Word for word, restate the records that come next, omitting the images.

━━━━━ Exercise material

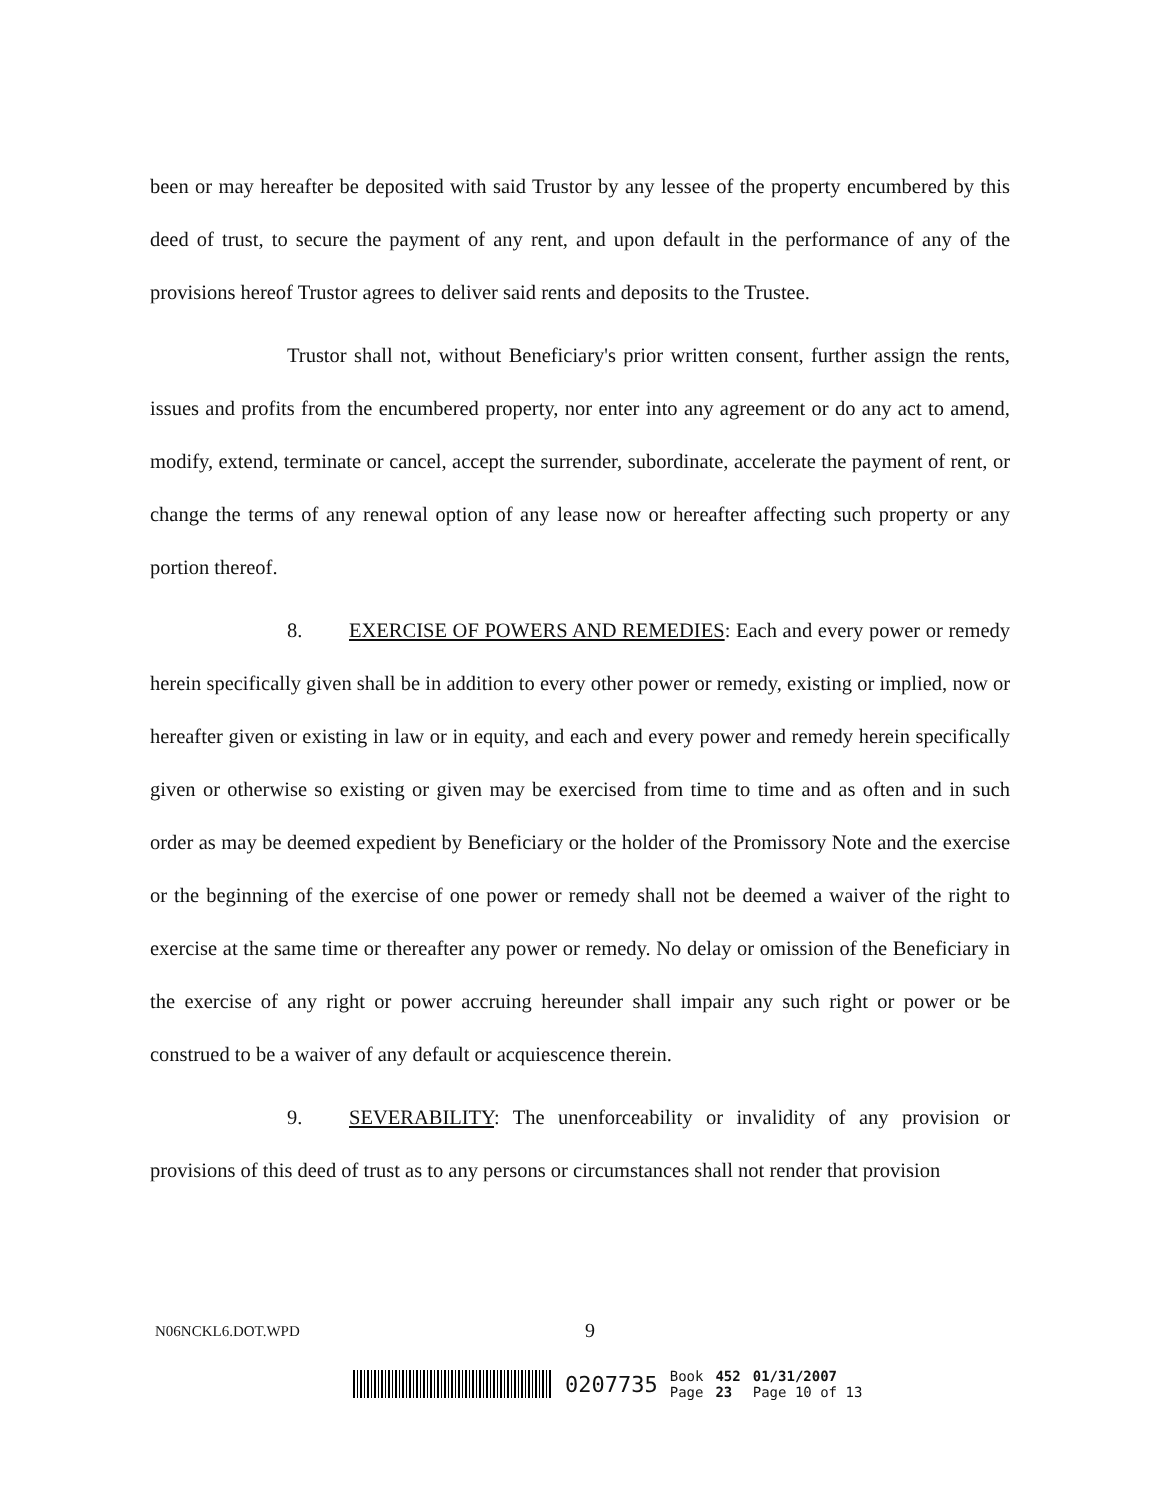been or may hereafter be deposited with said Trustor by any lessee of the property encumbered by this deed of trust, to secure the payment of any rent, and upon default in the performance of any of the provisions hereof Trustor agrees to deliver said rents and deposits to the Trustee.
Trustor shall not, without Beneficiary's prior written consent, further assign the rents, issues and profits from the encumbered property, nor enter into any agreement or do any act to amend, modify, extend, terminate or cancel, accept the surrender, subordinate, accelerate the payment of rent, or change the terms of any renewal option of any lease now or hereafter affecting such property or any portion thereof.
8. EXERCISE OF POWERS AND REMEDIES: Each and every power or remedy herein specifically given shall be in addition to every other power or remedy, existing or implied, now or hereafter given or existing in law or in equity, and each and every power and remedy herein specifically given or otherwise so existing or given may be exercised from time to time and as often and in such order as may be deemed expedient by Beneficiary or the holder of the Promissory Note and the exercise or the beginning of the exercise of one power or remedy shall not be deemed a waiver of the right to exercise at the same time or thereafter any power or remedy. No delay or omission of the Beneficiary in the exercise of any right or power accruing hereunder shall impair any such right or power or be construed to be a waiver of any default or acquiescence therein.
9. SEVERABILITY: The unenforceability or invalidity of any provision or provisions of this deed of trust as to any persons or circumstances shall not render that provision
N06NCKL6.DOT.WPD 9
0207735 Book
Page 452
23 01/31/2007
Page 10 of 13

━━━━━━━━━━

__Solution below__
been or may hereafter be deposited with said Trustor by any lessee of the property encumbered by this deed of trust, to secure the payment of any rent, and upon default in the performance of any of the provisions hereof Trustor agrees to deliver said rents and deposits to the Trustee.
Trustor shall not, without Beneficiary's prior written consent, further assign the rents, issues and profits from the encumbered property, nor enter into any agreement or do any act to amend, modify, extend, terminate or cancel, accept the surrender, subordinate, accelerate the payment of rent, or change the terms of any renewal option of any lease now or hereafter affecting such property or any portion thereof.
8. EXERCISE OF POWERS AND REMEDIES: Each and every power or remedy herein specifically given shall be in addition to every other power or remedy, existing or implied, now or hereafter given or existing in law or in equity, and each and every power and remedy herein specifically given or otherwise so existing or given may be exercised from time to time and as often and in such order as may be deemed expedient by Beneficiary or the holder of the Promissory Note and the exercise or the beginning of the exercise of one power or remedy shall not be deemed a waiver of the right to exercise at the same time or thereafter any power or remedy. No delay or omission of the Beneficiary in the exercise of any right or power accruing hereunder shall impair any such right or power or be construed to be a waiver of any default or acquiescence therein.
9. SEVERABILITY: The unenforceability or invalidity of any provision or provisions of this deed of trust as to any persons or circumstances shall not render that provision
N06NCKL6.DOT.WPD 9
0207735 Book
Page 452
23 01/31/2007
Page 10 of 13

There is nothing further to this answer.